Change the conversation from the adult talking down to the child, to the adult speaking with his or her’s greatest idol. Become a coach to yourself and make the conversation about how you try very hard and how you’re getting better every single day.

Tell yourself that where you are today is so much better than where you were say a few years ago. You’ve come so far and you still have so much more growth to go.

“By simply changing the characters in your head, I’ve found that manifesting positive self-talk will come into these inner conversations with yourself slowly”

Talk to yourself the way you would talk to your hero.

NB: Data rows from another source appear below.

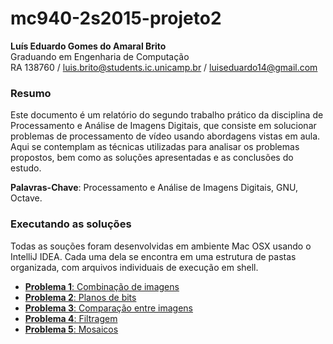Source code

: mc940-2s2015-projeto2
=====================

**Luís Eduardo Gomes do Amaral Brito**<br/>
Graduando em Engenharia de Computação<br/>
RA 138760 / luis.brito@students.ic.unicamp.br / luiseduardo14@gmail.com<br/>

### Resumo 

Este documento é um relatório do segundo trabalho prático da disciplina de Processamento e Análise de Imagens Digitais, que consiste em solucionar problemas de processamento de vídeo usando abordagens vistas em aula. Aqui se contemplam as técnicas utilizadas para analisar os problemas propostos, bem como as soluções apresentadas e as conclusões do estudo. 


**Palavras-Chave**: Processamento e Análise de Imagens Digitais, GNU, Octave.

### Executando as soluções

Todas as souções foram desenvolvidas em ambiente Mac OSX usando o IntelliJ IDEA. Cada uma dela se encontra em uma estrutura de pastas organizada, com arquivos individuais de execução em shell.

 - [**Problema 1**: Combinação de imagens](./ex1)
 - [**Problema 2**: Planos de bits](./ex2)
 - [**Problema 3**: Comparação entre imagens](./ex3)
 - [**Problema 4**: Filtragem](./ex4)
 - [**Problema 5**: Mosaicos](./ex5)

The conversation can be changed in your head when you imagine that you are talking to your hero in life. You wouldn’t talk negatively or swear at your hero, now would you? I’m guessing probably not. So, if you treat the conversation in your head the same way you would a conversation with your hero, you’ll be more disciplined at what you say to yourself.

Create new inputs.

Everything that goes into your head helps to shape the conversation. If you saturate your head with bad news from the TV, negative friends and colleagues, and a poor quality social media newsfeed, your head will think these inputs are real and use bits of these inputs in the conversations you have in your head.

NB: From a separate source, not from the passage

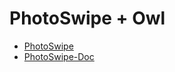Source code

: # PhotoSwipe + Owl 

* [PhotoSwipe](http://photoswipe.com)
* [PhotoSwipe-Doc](http://photoswipe.com/documentation/getting-started.html)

The language, level of negativity and point of view your mind uses when creating a conversation in your head partly comes from all of the media and inputs your brain is given. “Garbage in, garbage out” as they say.

Try filling your brain with more positivity. I’ve done this for the last five years and it’s helped to shape a new conversation in my head. The best input I have found is books. There’s something about the words on a page that ingrains a new conversation in your head and changes your self-talk.

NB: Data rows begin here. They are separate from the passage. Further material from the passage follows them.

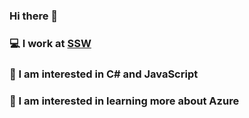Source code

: ### Hi there 👋

### 💻 I work at [SSW](https://ssw.com.au/people/vlad-kireyev)
### 🤔 I am interested in C# and JavaScript
### 🌱 I am interested in learning more about Azure


<!--
**vladislav-kir/vladislav-kir** is a ✨ _special_ ✨ repository because its `README.md` (this file) appears on your GitHub profile.

Here are some ideas to get you started:

- 🔭 I’m currently working on ...
- 🌱 I’m currently learning ...
- 👯 I’m looking to collaborate on ...
- 🤔 I’m looking for help with ...
- 💬 Ask me about ...
- 📫 How to reach me: ...
- 😄 Pronouns: ...
- ⚡ Fun fact: ...
-->
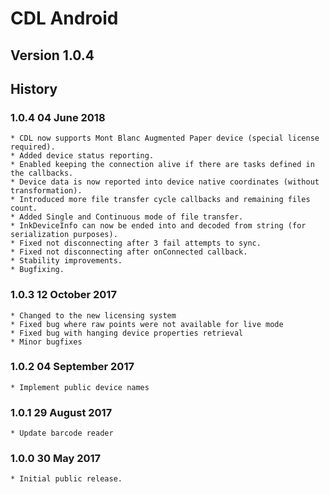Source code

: # CDL Android

## Version 1.0.4

## History

### 1.0.4   04 June 2018
    * CDL now supports Mont Blanc Augmented Paper device (special license required).
    * Added device status reporting.
    * Enabled keeping the connection alive if there are tasks defined in the callbacks.
    * Device data is now reported into device native coordinates (without transformation).
    * Introduced more file transfer cycle callbacks and remaining files count.
    * Added Single and Continuous mode of file transfer.
    * InkDeviceInfo can now be ended into and decoded from string (for serialization purposes).
    * Fixed not disconnecting after 3 fail attempts to sync.
    * Fixed not disconnecting after onConnected callback.
    * Stability improvements.
    * Bugfixing.

### 1.0.3   12 October 2017
    * Changed to the new licensing system
    * Fixed bug where raw points were not available for live mode
    * Fixed bug with hanging device properties retrieval
    * Minor bugfixes

### 1.0.2   04 September 2017
    * Implement public device names

### 1.0.1   29 August 2017
    * Update barcode reader

### 1.0.0   30 May 2017
    * Initial public release.
  
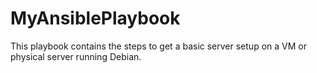 # MyAnsiblePlaybook

This playbook contains the steps to get a basic server setup on a VM or physical server running Debian.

I try to read at least two positive books a month about people that are doing the extraordinary. I try to pick up what my heroes say in their head and what their self-talk is.

“You can learn so much about your hero’s self-talk through the books that tell the story of their life”

The conversation in your head requires discipline.

I say this in almost every single blog post I write. Discipline is a fundamental pillar of any change you want to make in your life. The self-talk in your head is no different. If the self-talk in your head is driving you crazy like mine did, you have to bring a new level of discipline into the fold.

When your mind starts saying dreadful things to yourself, don’t let your mind get away with it. Hold yourself accountable and insist on stopping negative self-talk when you witness it. Allowing the negative conversations to continue will hijack everything you are trying to create in life.

Your life is directed by the conversation in your head so make it a damn good one.

Break the pattern in the moment.

When you hear negative self-talk, the quickest hack you can use is to break the pattern. Interrupt the conversation in your head. Think about what you want the conversation to be instead. Don’t let the pattern keep running.

Think of your negative self-talk like an old vinyl record from the 1980’s. Pick up that negative self-talk record of material and scratch it with a screwdriver until it doesn’t play anymore. Do whatever you can to interrupt the pattern of your negative self-talk.

How my self-talk story ends.

It doesn’t. I’m still battling my negative self-talk. I will never have the conversation in my head be perfect and that’s okay. The aim of the game is to sway the conversation and at the very least, be aware of what you’re saying.

From the moment my girlfriend pointed out my negative self-talk through my driving behavior, I’ve used one hack to change the self-talk that’s driving me crazy:

Change the conversation in your head about the people around you to, “How can I be kind to this human being?”

That one question has given me a different focus that has helped to change the conversation in my head. The self-talk I have about my own actions and performance has become one of compassion like I said earlier. It’s about how I can be kinder to myself.

Changing the focus of my self-talk has been a fantastic way to rethink my inner dialogue that has driven me crazy for as long as I’ve been alive.

I’d love to see your own self-talk be transformed as well and I believe it can be based on what I’ve witnessed in my life. Kill the negative self-talk!